Write down the listing again exactly as it appears below, without its pictures.
---- GIVEN RECORDS
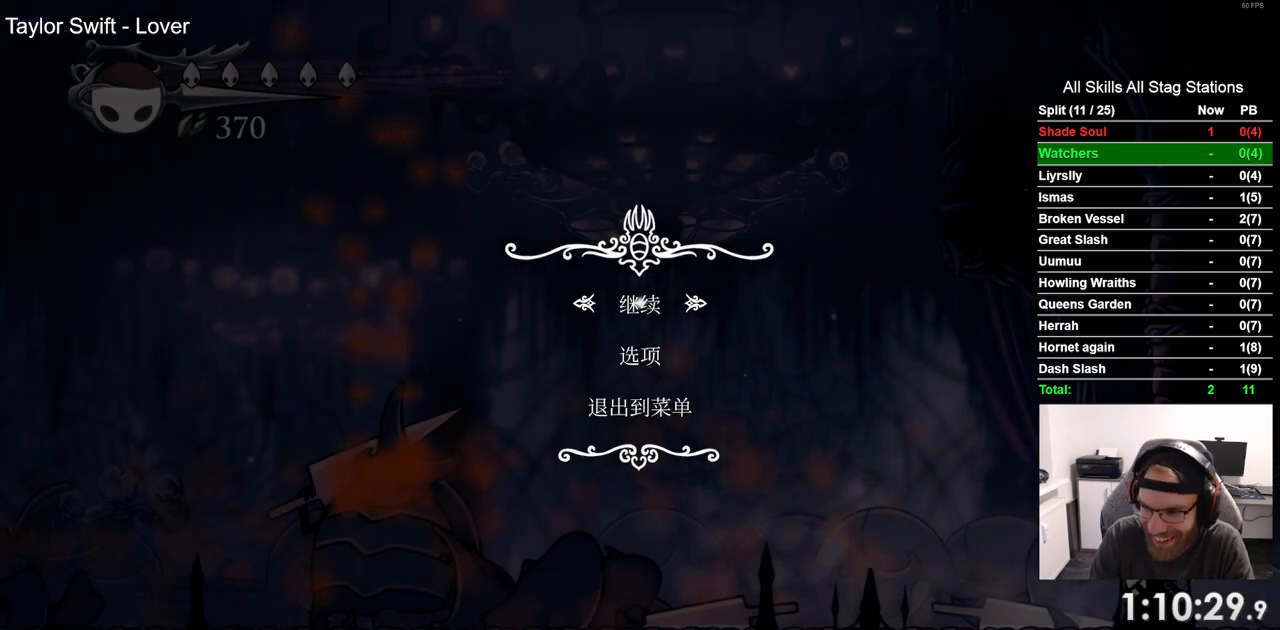
{"buttons": ["DPAD_RIGHT"], "left_stick": "center", "right_stick": "center", "events": [[83, "DPAD_RIGHT", "down"]]}
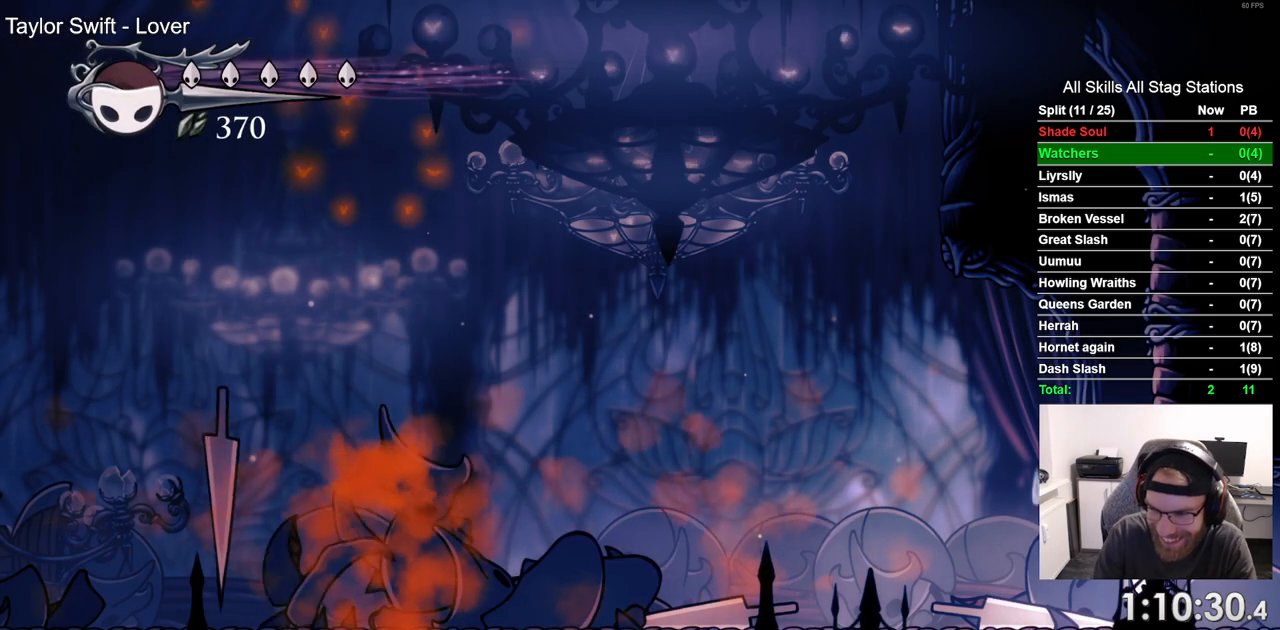
{"buttons": ["DPAD_RIGHT"], "left_stick": "center", "right_stick": "center", "events": []}
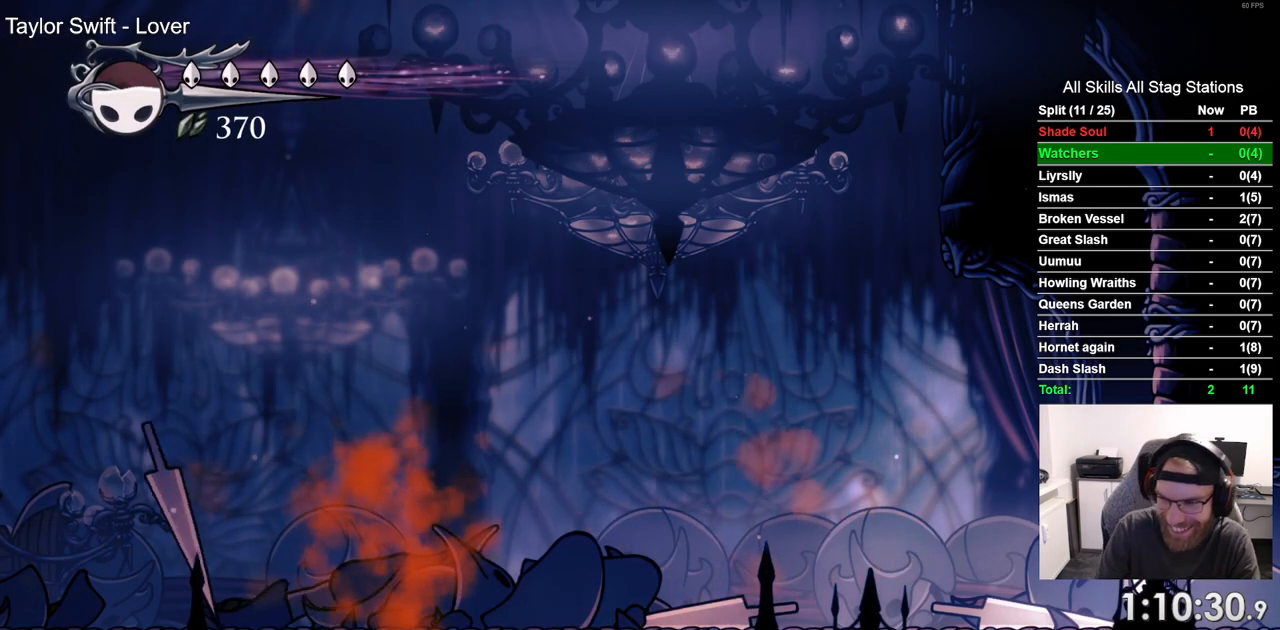
{"buttons": [], "left_stick": "center", "right_stick": "center", "events": [[183, "DPAD_RIGHT", "up"]]}
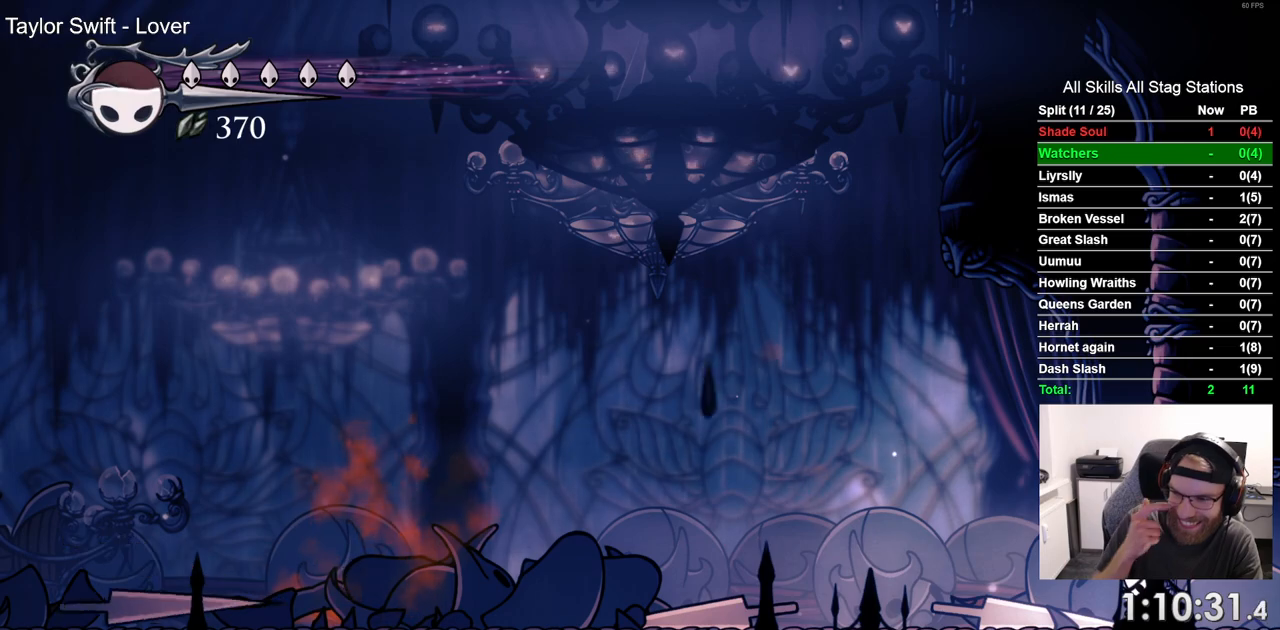
{"buttons": [], "left_stick": "center", "right_stick": "center", "events": []}
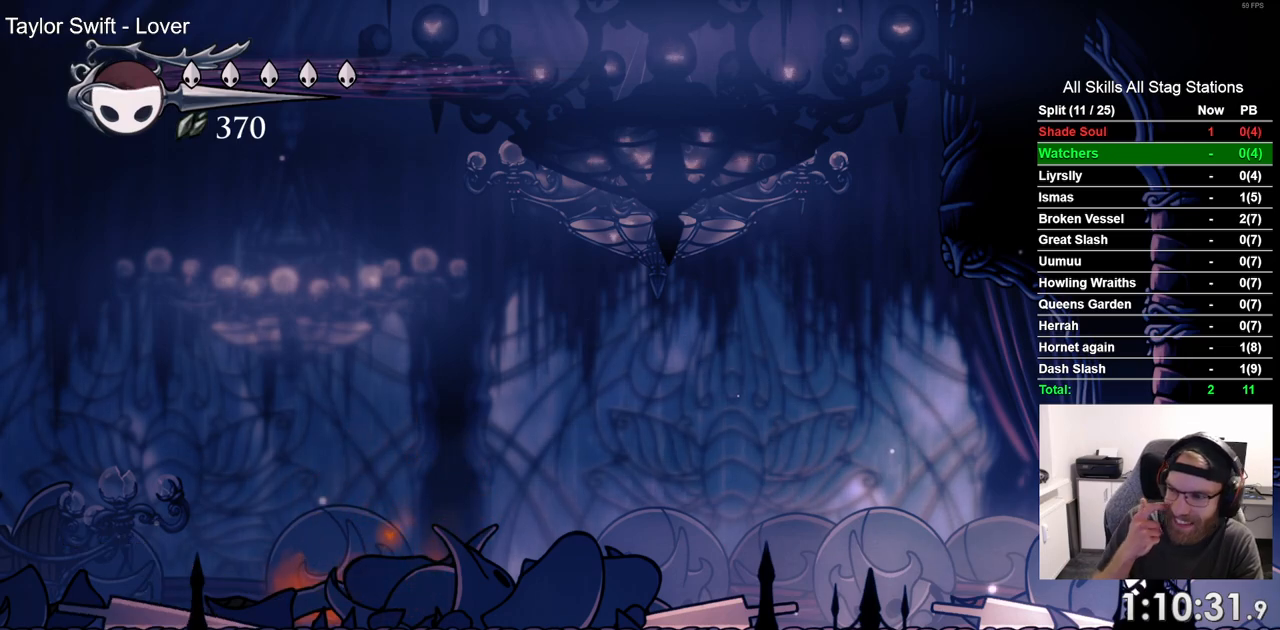
{"buttons": [], "left_stick": "center", "right_stick": "center", "events": []}
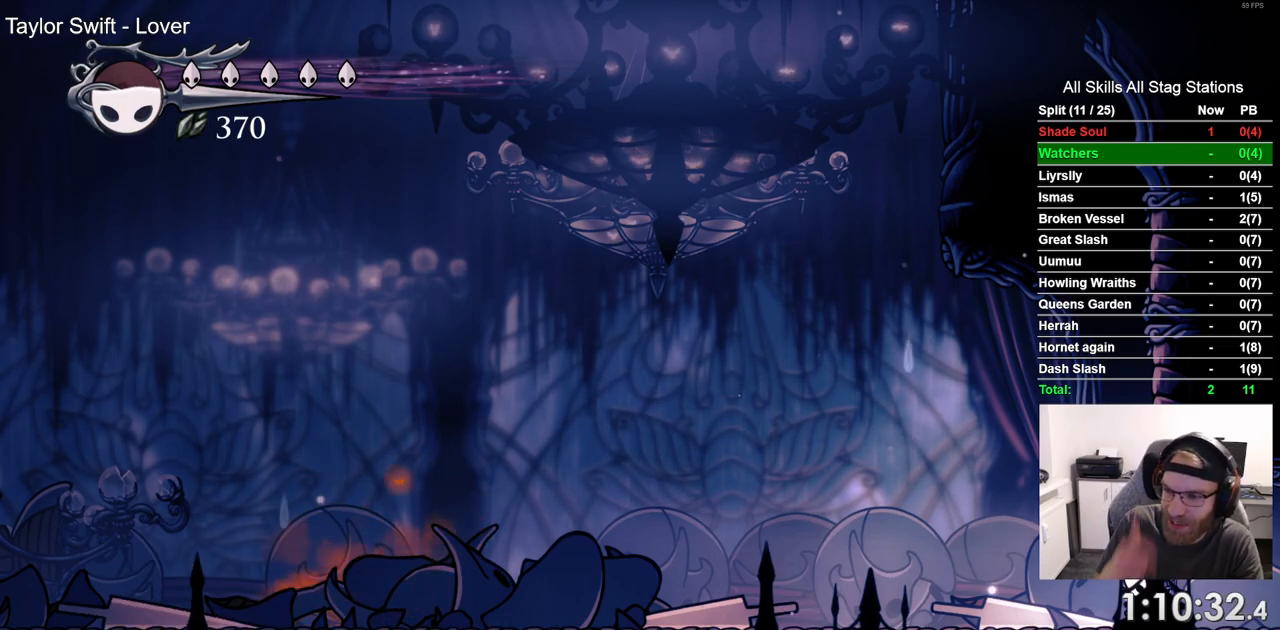
{"buttons": [], "left_stick": "center", "right_stick": "center", "events": []}
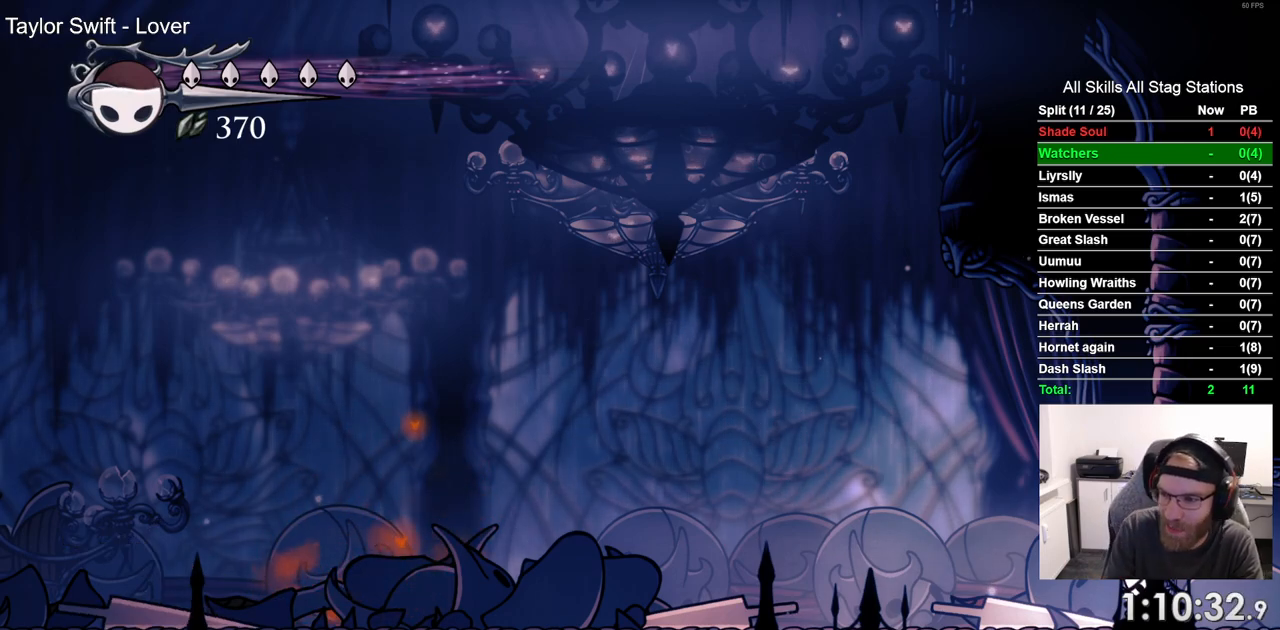
{"buttons": [], "left_stick": "center", "right_stick": "center", "events": []}
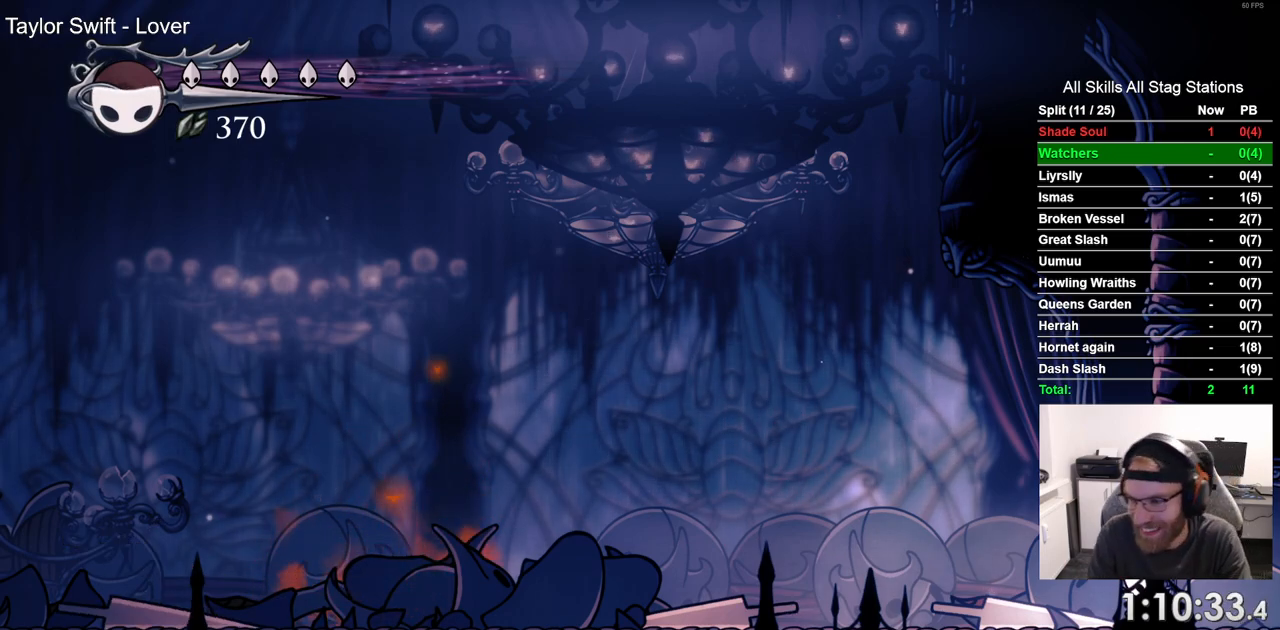
{"buttons": ["DPAD_RIGHT"], "left_stick": "center", "right_stick": "center", "events": [[100, "DPAD_RIGHT", "down"]]}
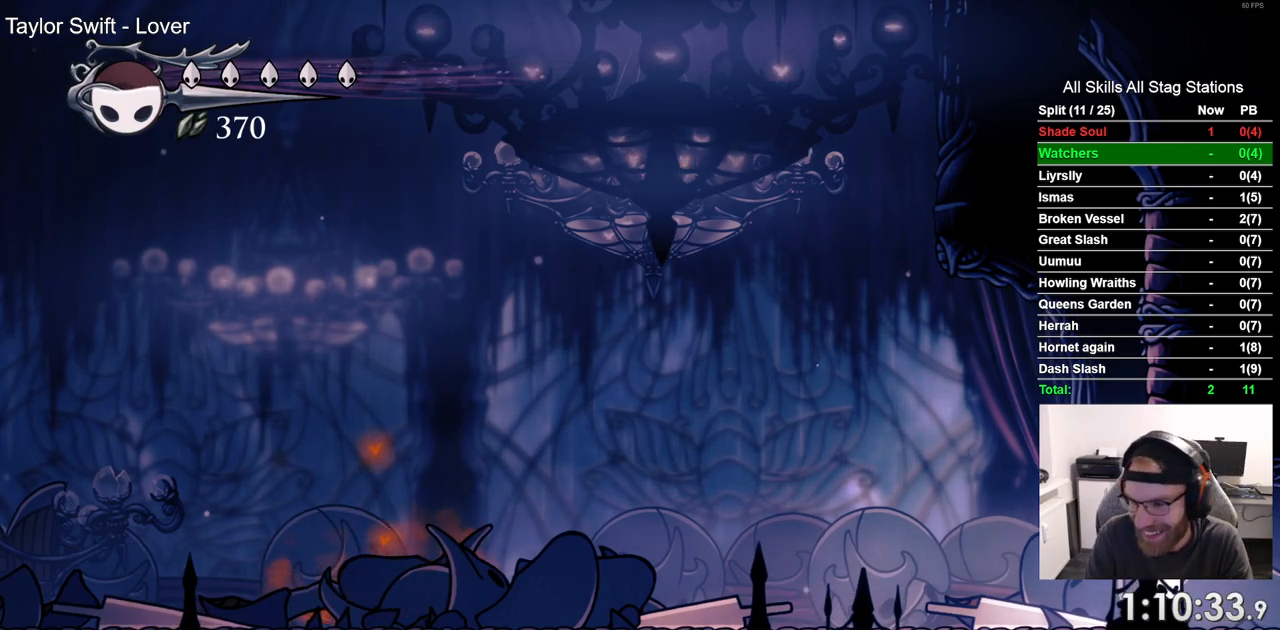
{"buttons": ["DPAD_RIGHT"], "left_stick": "center", "right_stick": "center", "events": []}
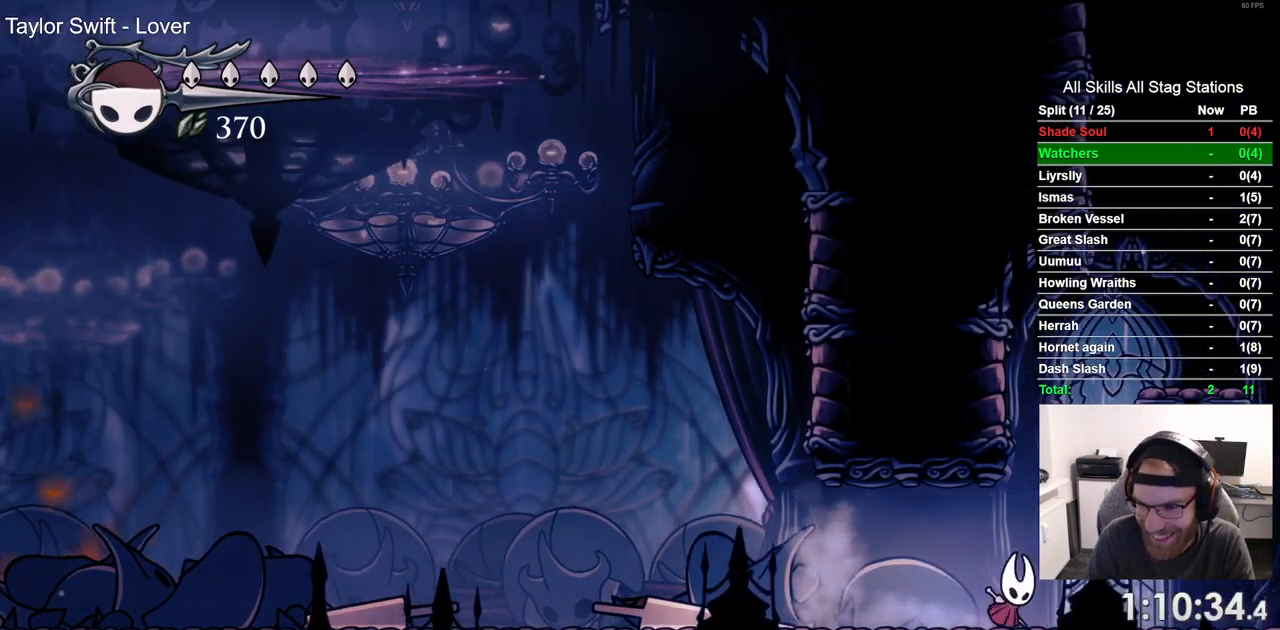
{"buttons": ["DPAD_RIGHT"], "left_stick": "center", "right_stick": "center", "events": []}
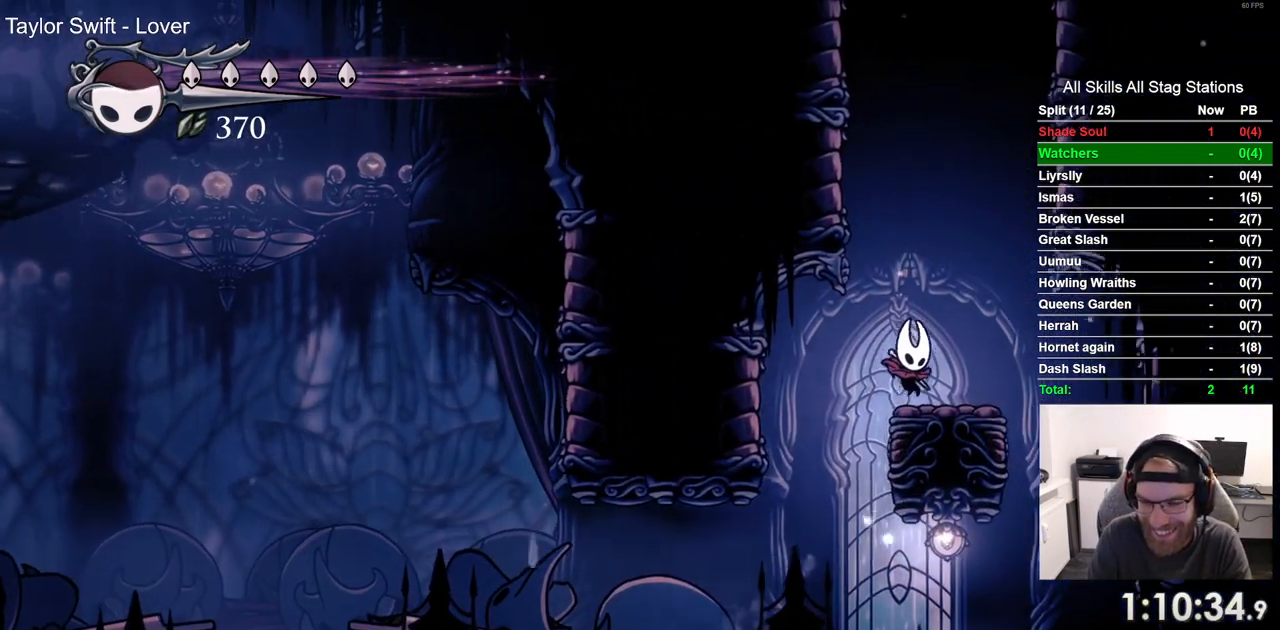
{"buttons": ["DPAD_RIGHT"], "left_stick": "center", "right_stick": "center", "events": []}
--------
■ **RESPONSE TO THIS TASK**
{"buttons": ["DPAD_RIGHT"], "left_stick": "center", "right_stick": "center", "events": [[83, "DPAD_RIGHT", "down"]]}
{"buttons": ["DPAD_RIGHT"], "left_stick": "center", "right_stick": "center", "events": []}
{"buttons": [], "left_stick": "center", "right_stick": "center", "events": [[183, "DPAD_RIGHT", "up"]]}
{"buttons": [], "left_stick": "center", "right_stick": "center", "events": []}
{"buttons": [], "left_stick": "center", "right_stick": "center", "events": []}
{"buttons": [], "left_stick": "center", "right_stick": "center", "events": []}
{"buttons": [], "left_stick": "center", "right_stick": "center", "events": []}
{"buttons": ["DPAD_RIGHT"], "left_stick": "center", "right_stick": "center", "events": [[100, "DPAD_RIGHT", "down"]]}
{"buttons": ["DPAD_RIGHT"], "left_stick": "center", "right_stick": "center", "events": []}
{"buttons": ["DPAD_RIGHT"], "left_stick": "center", "right_stick": "center", "events": []}
{"buttons": ["DPAD_RIGHT"], "left_stick": "center", "right_stick": "center", "events": []}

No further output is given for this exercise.